Well let's see if it's--it should be about to flip, so many we should stop.
I'd like to tell you a little story, which is really not a war story, it's a post-war story. The assistant to Mr. Bonaparte was Mr. Liebhof. Mr. Liebhof was uh, Mr. Bonaparte was a wonderful fellow. He never would say anything wrong to anyone. He had his own way how to make the people great, how to--the children loved him. Eh, he, he would, he, he was committing himself to do good for the children and, and everybody knew he's a wonderful individual. We loved him. Mr. Liebhof was also a great individual, but he was more eh, whether it's necessary he would get aggravated much faster. Eh, he would get aggra...but Bonaparte never got aggravated. Eh, so Mr. Liebhof one day in the morning, I--when he came, we were going to Lincoln High School. He came over and I said, Mr. Liebhof, I told him that I would like to apply to City College of San Francisco to uh, I'd like to go to college next year. I, that I was hoping eh, eh, that I will graduate during the summertime with my cap and eh, eh, hat, and cap and gown and, and I go to college starting September. And he got, he said, "No it's impossible," this and this and that, eh. But he said he'll get back to me.
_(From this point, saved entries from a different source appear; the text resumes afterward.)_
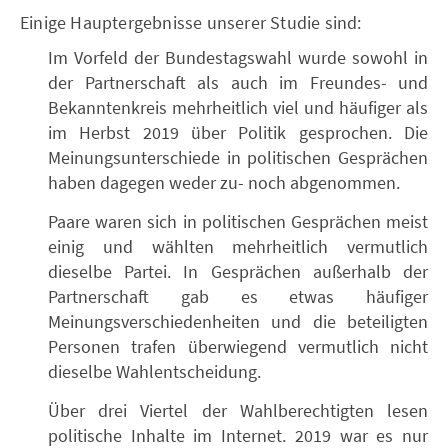
Einige Hauptergebnisse unserer Studie sind:
Im Vorfeld der Bundestagswahl wurde sowohl in
der Partnerschaft als auch im Freundes- und
Bekanntenkreis mehrheitlich viel und häufiger als
im Herbst 2019 über Politik gesprochen. Die
Meinungsunterschiede in politischen Gesprächen
haben dagegen weder zu- noch abgenommen.
Paare waren sich in politischen Gesprächen meist
einig und wählten mehrheitlich vermutlich
dieselbe Partei. In Gesprächen außerhalb der
Partnerschaft gab es etwas häufiger
Meinungsverschiedenheiten und die beteiligten
Personen trafen überwiegend vermutlich nicht
dieselbe Wahlentscheidung.
Über drei Viertel der Wahlberechtigten lesen
politische Inhalte im Internet. 2019 war es nur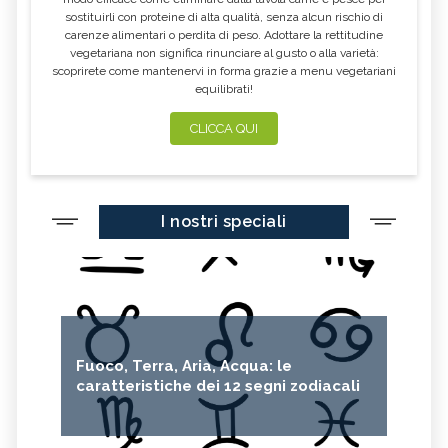
sostituirli con proteine di alta qualità, senza alcun rischio di
carenze alimentari o perdita di peso. Adottare la rettitudine
vegetariana non significa rinunciare al gusto o alla varietà:
scoprirete come mantenervi in forma grazie a menu vegetariani
equilibrati!
CLICCA QUI
I nostri speciali
Fuoco, Terra, Aria, Acqua: le
caratteristiche dei 12 segni zodiacali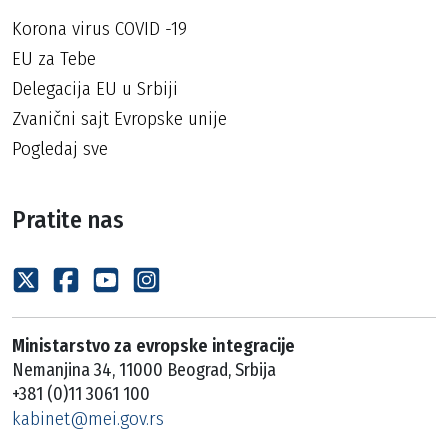
Korona virus COVID -19
EU za Tebe
Delegacija EU u Srbiji
Zvanični sajt Evropske unije
Pogledaj sve
Pratite nas
Ministarstvo za evropske integracije
Nemanjina 34, 11000 Beograd, Srbija
+381 (0)11 3061 100
kabinet@mei.gov.rs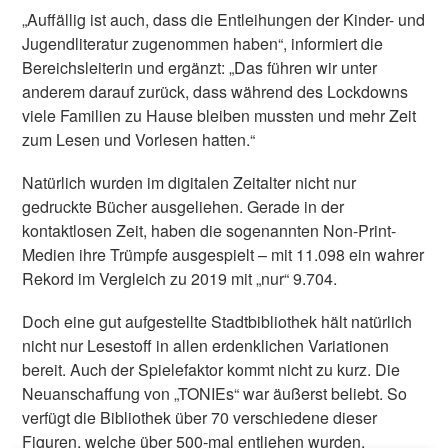
„Auffällig ist auch, dass die Entleihungen der Kinder- und
Jugendliteratur zugenommen haben“, informiert die
Bereichsleiterin und ergänzt: „Das führen wir unter
anderem darauf zurück, dass während des Lockdowns
viele Familien zu Hause bleiben mussten und mehr Zeit
zum Lesen und Vorlesen hatten.“
Natürlich wurden im digitalen Zeitalter nicht nur
gedruckte Bücher ausgeliehen. Gerade in der
kontaktlosen Zeit, haben die sogenannten Non-Print-
Medien ihre Trümpfe ausgespielt – mit 11.098 ein wahrer
Rekord im Vergleich zu 2019 mit „nur“ 9.704.
Doch eine gut aufgestellte Stadtbibliothek hält natürlich
nicht nur Lesestoff in allen erdenklichen Variationen
bereit. Auch der Spielefaktor kommt nicht zu kurz. Die
Neuanschaffung von „TONIEs“ war äußerst beliebt. So
verfügt die Bibliothek über 70 verschiedene dieser
Figuren, welche über 500-mal entliehen wurden.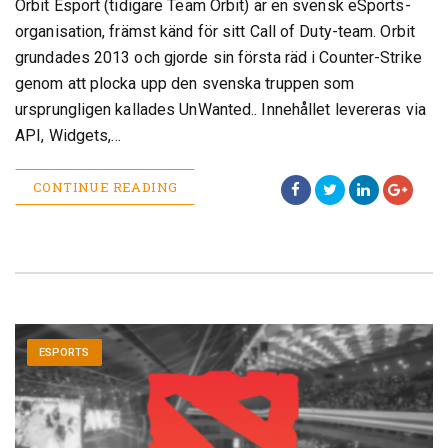
Orbit Esport (tidigare Team Orbit) är en svensk eSports-
organisation, främst känd för sitt Call of Duty-team. Orbit
grundades 2013 och gjorde sin första räd i Counter-Strike
genom att plocka upp den svenska truppen som
ursprungligen kallades UnWanted.. Innehållet levereras via
API, Widgets,…
CONTINUE READING
ESPORTS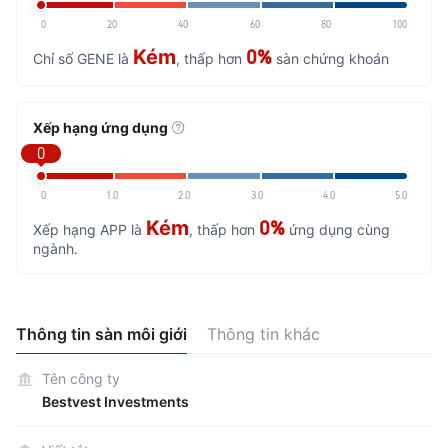
0
20
40
60
80
100
Kém
0%
Chỉ số GENE là
, thấp hơn
sàn chứng khoán
Xếp hạng ứng dụng
0
0
1.0
2.0
3.0
4.0
5.0
Kém
0%
Xếp hạng APP là
, thấp hơn
ứng dụng cùng
ngành.
Thông tin sàn môi giới
Thông tin khác
Tên công ty
Bestvest Investments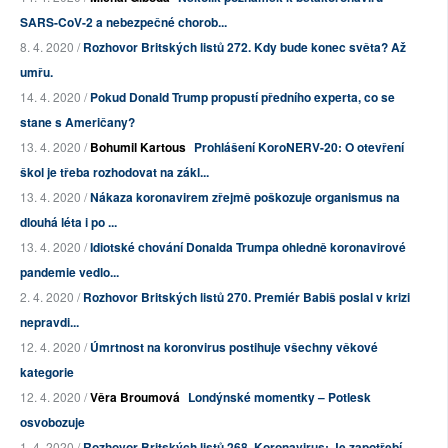
SARS-CoV-2 a nebezpečné chorob...
8. 4. 2020 /
Rozhovor Britských listů 272. Kdy bude konec světa? Až
umřu.
14. 4. 2020 /
Pokud Donald Trump propustí předního experta, co se
stane s Američany?
13. 4. 2020 /
Bohumil Kartous
Prohlášení KoroNERV-20: O otevření
škol je třeba rozhodovat na zákl...
13. 4. 2020 /
Nákaza koronavirem zřejmě poškozuje organismus na
dlouhá léta i po ...
13. 4. 2020 /
Idiotské chování Donalda Trumpa ohledně koronavirové
pandemie vedlo...
2. 4. 2020 /
Rozhovor Britských listů 270. Premiér Babiš poslal v krizi
nepravdi...
12. 4. 2020 /
Úmrtnost na koronvirus postihuje všechny věkové
kategorie
12. 4. 2020 /
Věra Broumová
Londýnské momentky – Potlesk
osvobozuje
1. 4. 2020 /
Rozhovor Britských listů 268. Koronavirus: Je zapotřebí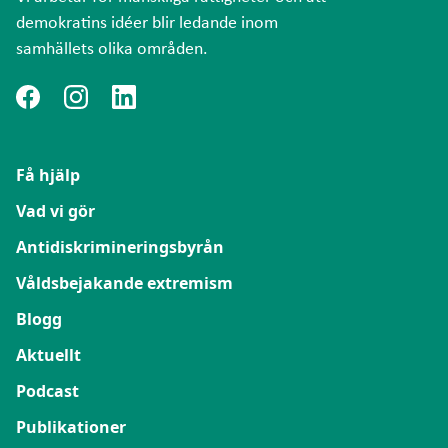
överenskommelse att genomföra förbättringar på
nå en överenskommelse kan byrån hjälpa till med
demokratins idéer blir ledande inom
stället, ett medgivande eller
samhällets olika områden.
en anmälan till annan myndighet som till exempel
diskrimineringsersättning (betalning). Lyckas vi inte
Diskrimineringsombudsmannen eller
nå en överenskommelse kan byrån hjälpa till med
Skolinspektionen eller ta hjälp av rättsliga medel.
en anmälan till annan myndighet som till exempel
Diskrimineringsombudsmannen eller
Få hjälp
Skolinspektionen eller ta hjälp av rättsliga medel.
Vad vi gör
Antidiskrimineringsbyrån
Våldsbejakande extremism
Blogg
Aktuellt
Podcast
Publikationer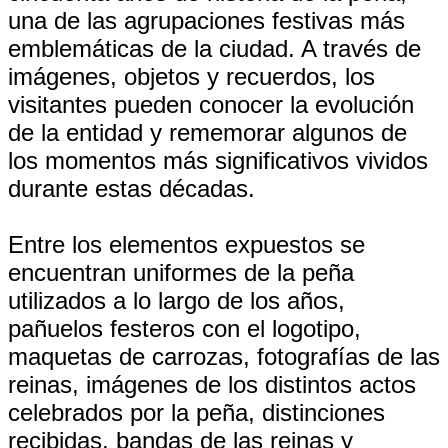
una de las agrupaciones festivas más
emblemáticas de la ciudad. A través de
imágenes, objetos y recuerdos, los
visitantes pueden conocer la evolución
de la entidad y rememorar algunos de
los momentos más significativos vividos
durante estas décadas.
Entre los elementos expuestos se
encuentran uniformes de la peña
utilizados a lo largo de los años,
pañuelos festeros con el logotipo,
maquetas de carrozas, fotografías de las
reinas, imágenes de los distintos actos
celebrados por la peña, distinciones
recibidas, bandas de las reinas y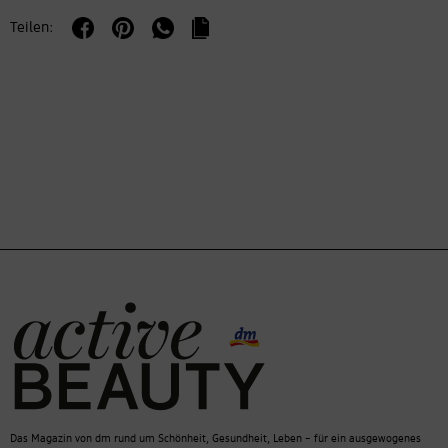
Teilen:
Das Magazin von dm rund um Schönheit, Gesundheit, Leben – für ein ausgewogenes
Why would it be impossible?
He will, he'll go back to school, he will get back to me. He, he came back from school next day and he told me that I'm not doing that good and it will be impossible for me to go to college. We'll have to spend more years in, in high school. And I argued with him, he hit me across the face...
Uh?
That was the only time after the war I ever got hit across the face. Eh, I, I couldn't fight with him, you know, eh. [pause] All, all I can tell you that a week or two weeks later, after the school was ending and Mr. Bona...Mr. Liebhof was waiting for me, was waiting for me and, and says that he's going to take me to City College to San Fr...in San Francisco. And I was explained, I, I was, I, I ask him why. He, he told me that he was wrong. When he was inquiring about, about me from the teachers, the teacher really told him about David Milka. There was another fellow going to eh, the fellow who originally met me at the, at the airplane. He was also going to Lincoln High. He was also part of the Homewood Terrace. And that he got wrong information. He got infor...information about the other fellow, not about me. When he went back to, to, to school, when he talked the teacher eh, told him that she, that she was--there was a mistake made. And at that time I was--he said he, I have to start City College in, in the, in the Spr...in, in the, during the summer session. And I was disappointed. I say, I want to, I already wanted to go with a cap and gown. I, I wanted to be like everybody else. But he said, "No." He explained it to me that City--the colleges are not like high schools. There's no one helpful over there. And he would like me to take one or two courses during the--if, if they let me in--to take one or two courses during the summer session in order to get used to the college way of, of, of learning. Eh, in any case, we went over there, there was whole number of tests that I went through eh, English, the, the, the regular entrance exams. And the only one I failed on was the mathematics. It's one thing that I knew better than anybody else, but, eh. They understood after I explained it to, to the administration that, that inches and feet and yards are, are, are eh, eh, are foreign to me and it took me too long. These, these were very simple eh, eh, very simple eh, questions over there, but I had to first translate the, the inches into feet into yards into miles. So they let me in that school, and, eh. So I, so I went to summer session over there and the next eh, year and a half I was going to City College of San Francisco. The story is that once again eh, I, I, the learning eh, I, I, was--I made a tremendous effort after I lost the six years eh, to be seventeen years old and going to City College of San Francisco already.
And you were.
And I did, of course.
[interruption in interview]
I'd like to bring out one other part, kind of go back a little bit. Eh, on the airplane while traveling from New York to San Francisco, there was a overnight flight. And eh, at that time there was, airplanes were much smaller and I was traveling with another fellow, one more fellow--two fellows, sorry--Hungar...they were both Hungarian, Hungarians. And after we got the food and eh, everything was fine, the stewardess came up and asked me questions eh, where I'm from and whatever. Then she asked the, the fellow next to me who was eh, the fellow from Hungary, and he told her he's a fellow from Hungary, etc.